··· Records for processing
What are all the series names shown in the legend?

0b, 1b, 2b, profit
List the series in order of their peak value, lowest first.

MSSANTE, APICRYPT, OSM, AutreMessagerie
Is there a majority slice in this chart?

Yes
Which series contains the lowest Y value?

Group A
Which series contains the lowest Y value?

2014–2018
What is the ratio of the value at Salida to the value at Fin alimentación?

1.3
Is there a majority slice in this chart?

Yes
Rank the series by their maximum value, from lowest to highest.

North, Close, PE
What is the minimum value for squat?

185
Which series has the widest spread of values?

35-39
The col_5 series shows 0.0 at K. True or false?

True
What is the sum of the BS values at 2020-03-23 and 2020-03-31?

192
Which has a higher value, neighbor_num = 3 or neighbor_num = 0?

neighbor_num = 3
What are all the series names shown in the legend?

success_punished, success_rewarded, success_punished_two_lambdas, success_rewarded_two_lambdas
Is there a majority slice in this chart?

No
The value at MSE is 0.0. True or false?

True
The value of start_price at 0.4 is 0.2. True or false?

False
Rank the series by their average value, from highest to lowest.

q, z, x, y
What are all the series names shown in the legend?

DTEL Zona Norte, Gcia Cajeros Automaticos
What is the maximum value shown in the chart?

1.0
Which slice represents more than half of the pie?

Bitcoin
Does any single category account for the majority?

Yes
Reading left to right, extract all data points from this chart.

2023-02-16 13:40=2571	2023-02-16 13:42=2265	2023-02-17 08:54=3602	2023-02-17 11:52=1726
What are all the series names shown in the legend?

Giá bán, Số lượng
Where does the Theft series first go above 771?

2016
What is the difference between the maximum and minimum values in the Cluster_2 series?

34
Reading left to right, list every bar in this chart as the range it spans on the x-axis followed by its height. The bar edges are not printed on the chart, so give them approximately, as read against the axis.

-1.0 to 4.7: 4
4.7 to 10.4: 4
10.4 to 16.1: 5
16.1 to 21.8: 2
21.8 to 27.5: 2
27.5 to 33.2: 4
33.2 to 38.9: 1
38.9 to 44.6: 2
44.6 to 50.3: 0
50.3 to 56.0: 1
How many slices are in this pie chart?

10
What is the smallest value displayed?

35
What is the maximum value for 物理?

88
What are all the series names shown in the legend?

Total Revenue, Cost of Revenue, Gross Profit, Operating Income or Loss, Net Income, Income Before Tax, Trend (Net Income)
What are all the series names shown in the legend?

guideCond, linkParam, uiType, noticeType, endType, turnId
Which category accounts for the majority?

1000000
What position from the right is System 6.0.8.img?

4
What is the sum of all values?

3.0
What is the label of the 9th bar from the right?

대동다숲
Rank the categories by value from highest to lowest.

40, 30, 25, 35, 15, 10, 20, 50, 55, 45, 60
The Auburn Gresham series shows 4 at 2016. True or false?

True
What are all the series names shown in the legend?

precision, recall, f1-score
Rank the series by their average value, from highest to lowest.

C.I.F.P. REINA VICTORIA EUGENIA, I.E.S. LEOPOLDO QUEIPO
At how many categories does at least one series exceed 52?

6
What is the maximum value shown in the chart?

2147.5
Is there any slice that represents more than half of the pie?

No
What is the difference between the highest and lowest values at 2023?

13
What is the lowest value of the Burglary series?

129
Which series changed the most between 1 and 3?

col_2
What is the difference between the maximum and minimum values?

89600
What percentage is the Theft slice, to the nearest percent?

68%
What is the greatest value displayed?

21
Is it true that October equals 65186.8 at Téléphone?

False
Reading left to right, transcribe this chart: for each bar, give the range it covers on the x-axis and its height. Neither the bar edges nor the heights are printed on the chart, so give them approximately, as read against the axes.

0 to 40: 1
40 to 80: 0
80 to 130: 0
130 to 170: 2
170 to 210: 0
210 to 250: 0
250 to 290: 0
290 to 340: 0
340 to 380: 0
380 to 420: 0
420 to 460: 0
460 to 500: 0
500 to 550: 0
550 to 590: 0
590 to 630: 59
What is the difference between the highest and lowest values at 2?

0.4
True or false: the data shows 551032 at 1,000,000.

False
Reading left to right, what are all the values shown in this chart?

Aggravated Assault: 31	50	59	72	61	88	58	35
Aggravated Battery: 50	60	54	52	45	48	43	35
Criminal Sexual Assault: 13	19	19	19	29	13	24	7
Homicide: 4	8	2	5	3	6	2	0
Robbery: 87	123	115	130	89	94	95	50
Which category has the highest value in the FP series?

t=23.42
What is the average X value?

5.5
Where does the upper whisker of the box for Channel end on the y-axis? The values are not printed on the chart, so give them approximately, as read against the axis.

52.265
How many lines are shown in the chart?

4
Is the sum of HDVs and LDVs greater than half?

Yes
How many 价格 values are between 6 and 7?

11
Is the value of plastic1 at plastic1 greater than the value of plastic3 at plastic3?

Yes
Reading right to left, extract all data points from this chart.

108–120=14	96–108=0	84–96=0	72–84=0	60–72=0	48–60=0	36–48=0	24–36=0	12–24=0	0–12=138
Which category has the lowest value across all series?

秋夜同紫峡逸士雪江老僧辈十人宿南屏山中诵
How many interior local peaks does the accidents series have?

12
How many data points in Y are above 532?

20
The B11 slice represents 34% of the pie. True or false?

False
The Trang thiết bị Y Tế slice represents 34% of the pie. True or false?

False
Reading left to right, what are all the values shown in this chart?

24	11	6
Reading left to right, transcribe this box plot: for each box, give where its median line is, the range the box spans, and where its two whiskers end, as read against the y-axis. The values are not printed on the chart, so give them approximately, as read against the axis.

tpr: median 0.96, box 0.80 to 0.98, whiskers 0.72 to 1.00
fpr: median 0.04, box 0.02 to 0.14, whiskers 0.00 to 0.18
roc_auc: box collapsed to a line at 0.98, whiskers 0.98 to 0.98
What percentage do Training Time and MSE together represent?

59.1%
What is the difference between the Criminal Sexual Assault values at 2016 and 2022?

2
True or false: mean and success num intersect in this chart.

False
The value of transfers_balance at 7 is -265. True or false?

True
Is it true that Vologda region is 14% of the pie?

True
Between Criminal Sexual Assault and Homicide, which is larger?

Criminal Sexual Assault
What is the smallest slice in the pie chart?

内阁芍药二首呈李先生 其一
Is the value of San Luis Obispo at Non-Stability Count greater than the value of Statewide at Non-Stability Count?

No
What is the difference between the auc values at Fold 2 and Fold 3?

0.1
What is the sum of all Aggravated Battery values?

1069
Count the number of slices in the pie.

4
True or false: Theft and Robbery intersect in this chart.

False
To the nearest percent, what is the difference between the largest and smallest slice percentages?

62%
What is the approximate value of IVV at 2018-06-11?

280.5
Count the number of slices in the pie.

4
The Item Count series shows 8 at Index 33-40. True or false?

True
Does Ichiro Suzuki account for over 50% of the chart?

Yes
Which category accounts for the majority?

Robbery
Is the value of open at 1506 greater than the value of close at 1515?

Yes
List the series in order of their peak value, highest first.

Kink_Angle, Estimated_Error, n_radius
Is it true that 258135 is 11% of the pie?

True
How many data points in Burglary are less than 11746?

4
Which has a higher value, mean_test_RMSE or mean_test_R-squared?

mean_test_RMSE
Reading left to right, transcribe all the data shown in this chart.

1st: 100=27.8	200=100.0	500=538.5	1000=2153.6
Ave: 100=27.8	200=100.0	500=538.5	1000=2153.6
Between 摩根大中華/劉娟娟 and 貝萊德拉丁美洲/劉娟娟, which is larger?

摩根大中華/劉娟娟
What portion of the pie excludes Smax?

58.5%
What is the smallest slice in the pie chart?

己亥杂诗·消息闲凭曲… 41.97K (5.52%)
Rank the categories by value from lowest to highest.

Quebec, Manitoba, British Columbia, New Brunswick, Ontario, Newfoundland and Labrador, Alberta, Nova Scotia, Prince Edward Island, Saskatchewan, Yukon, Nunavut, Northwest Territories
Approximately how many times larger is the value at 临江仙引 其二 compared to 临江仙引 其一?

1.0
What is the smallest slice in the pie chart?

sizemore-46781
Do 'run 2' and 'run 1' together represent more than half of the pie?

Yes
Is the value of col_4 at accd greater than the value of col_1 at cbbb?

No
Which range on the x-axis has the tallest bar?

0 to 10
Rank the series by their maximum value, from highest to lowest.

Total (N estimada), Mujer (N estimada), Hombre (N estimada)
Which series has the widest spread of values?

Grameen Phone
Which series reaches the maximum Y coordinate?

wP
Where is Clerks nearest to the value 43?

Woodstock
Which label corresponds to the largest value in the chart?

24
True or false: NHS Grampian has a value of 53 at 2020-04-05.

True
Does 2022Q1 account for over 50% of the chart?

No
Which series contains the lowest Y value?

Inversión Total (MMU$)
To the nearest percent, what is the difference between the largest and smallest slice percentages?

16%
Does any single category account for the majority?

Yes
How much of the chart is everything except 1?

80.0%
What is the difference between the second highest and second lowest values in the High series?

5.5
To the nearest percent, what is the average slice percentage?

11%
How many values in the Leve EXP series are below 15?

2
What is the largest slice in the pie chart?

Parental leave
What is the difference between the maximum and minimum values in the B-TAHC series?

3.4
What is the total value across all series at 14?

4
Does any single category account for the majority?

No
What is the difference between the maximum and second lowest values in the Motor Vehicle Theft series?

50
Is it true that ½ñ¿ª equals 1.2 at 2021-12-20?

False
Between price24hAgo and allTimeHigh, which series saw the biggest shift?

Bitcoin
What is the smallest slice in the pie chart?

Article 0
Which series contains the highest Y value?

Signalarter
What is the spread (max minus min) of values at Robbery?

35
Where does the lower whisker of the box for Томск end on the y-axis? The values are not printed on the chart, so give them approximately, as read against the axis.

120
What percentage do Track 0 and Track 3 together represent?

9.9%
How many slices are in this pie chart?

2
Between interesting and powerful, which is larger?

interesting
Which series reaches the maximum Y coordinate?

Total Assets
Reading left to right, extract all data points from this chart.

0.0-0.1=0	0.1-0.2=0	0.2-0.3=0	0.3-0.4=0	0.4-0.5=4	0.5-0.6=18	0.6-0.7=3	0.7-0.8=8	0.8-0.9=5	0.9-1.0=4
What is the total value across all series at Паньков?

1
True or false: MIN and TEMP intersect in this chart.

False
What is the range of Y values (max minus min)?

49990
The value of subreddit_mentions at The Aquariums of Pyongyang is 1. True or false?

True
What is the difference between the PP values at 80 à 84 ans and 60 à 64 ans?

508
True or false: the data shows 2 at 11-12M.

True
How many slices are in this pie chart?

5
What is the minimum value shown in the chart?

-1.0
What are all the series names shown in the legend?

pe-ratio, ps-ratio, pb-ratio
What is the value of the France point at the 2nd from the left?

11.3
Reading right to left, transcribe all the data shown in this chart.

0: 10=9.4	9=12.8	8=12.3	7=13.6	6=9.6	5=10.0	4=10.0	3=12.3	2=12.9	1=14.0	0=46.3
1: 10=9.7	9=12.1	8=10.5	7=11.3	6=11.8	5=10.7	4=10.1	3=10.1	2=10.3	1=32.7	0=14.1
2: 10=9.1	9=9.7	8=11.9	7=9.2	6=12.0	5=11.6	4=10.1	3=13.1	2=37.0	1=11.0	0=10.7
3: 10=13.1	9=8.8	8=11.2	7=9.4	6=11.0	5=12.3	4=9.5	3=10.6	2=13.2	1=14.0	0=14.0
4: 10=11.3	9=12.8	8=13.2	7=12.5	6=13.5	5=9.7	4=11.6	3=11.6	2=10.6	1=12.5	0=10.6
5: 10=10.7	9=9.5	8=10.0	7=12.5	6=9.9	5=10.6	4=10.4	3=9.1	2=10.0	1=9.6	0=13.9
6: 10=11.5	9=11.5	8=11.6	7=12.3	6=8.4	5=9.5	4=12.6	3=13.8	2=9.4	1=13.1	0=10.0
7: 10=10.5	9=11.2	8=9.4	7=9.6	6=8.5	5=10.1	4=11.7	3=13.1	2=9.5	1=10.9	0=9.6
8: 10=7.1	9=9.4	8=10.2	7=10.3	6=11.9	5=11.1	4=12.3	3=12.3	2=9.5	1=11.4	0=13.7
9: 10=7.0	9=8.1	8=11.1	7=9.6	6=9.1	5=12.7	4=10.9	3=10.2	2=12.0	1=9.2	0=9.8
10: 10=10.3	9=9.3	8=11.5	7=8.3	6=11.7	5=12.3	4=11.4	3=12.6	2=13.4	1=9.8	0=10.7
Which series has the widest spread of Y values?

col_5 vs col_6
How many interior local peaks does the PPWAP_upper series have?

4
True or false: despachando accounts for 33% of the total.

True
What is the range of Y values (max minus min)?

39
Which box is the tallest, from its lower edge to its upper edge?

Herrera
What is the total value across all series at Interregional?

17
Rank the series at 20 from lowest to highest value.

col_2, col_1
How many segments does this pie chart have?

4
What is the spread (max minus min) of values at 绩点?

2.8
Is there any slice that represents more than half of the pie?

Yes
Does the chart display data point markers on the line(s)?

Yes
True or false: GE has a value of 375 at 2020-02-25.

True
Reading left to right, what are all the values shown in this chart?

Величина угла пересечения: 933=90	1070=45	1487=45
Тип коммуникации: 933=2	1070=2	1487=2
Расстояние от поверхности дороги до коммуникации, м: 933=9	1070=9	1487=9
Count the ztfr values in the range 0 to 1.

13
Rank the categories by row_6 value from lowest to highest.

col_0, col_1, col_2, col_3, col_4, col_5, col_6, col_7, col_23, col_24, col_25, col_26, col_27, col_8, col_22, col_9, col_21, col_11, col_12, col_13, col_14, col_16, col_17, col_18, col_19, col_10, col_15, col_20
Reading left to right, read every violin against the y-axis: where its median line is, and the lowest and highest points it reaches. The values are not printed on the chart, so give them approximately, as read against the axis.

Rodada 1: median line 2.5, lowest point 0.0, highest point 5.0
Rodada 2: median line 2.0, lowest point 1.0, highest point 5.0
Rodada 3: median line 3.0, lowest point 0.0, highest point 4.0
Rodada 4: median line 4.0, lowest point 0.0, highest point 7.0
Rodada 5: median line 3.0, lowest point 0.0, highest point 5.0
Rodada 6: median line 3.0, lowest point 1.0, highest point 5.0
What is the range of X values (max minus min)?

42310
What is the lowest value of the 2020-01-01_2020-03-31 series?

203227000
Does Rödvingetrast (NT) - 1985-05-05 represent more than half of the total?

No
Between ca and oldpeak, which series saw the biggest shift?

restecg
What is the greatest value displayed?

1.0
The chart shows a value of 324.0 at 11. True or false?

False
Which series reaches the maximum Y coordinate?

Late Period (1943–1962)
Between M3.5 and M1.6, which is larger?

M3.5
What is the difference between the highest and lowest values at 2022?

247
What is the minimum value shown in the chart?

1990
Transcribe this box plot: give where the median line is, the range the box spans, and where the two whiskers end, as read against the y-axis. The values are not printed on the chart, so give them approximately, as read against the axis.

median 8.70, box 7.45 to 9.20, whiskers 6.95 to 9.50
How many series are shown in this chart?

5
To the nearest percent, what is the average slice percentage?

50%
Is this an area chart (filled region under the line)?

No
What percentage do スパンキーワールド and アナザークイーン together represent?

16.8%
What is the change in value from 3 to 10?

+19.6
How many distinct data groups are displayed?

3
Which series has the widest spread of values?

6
······
Report every line in the items above that contains the string "Burglary", matching case exactly.

* **Task solution**:
What is the lowest value of the Burglary series?
How many data points in Burglary are less than 11746?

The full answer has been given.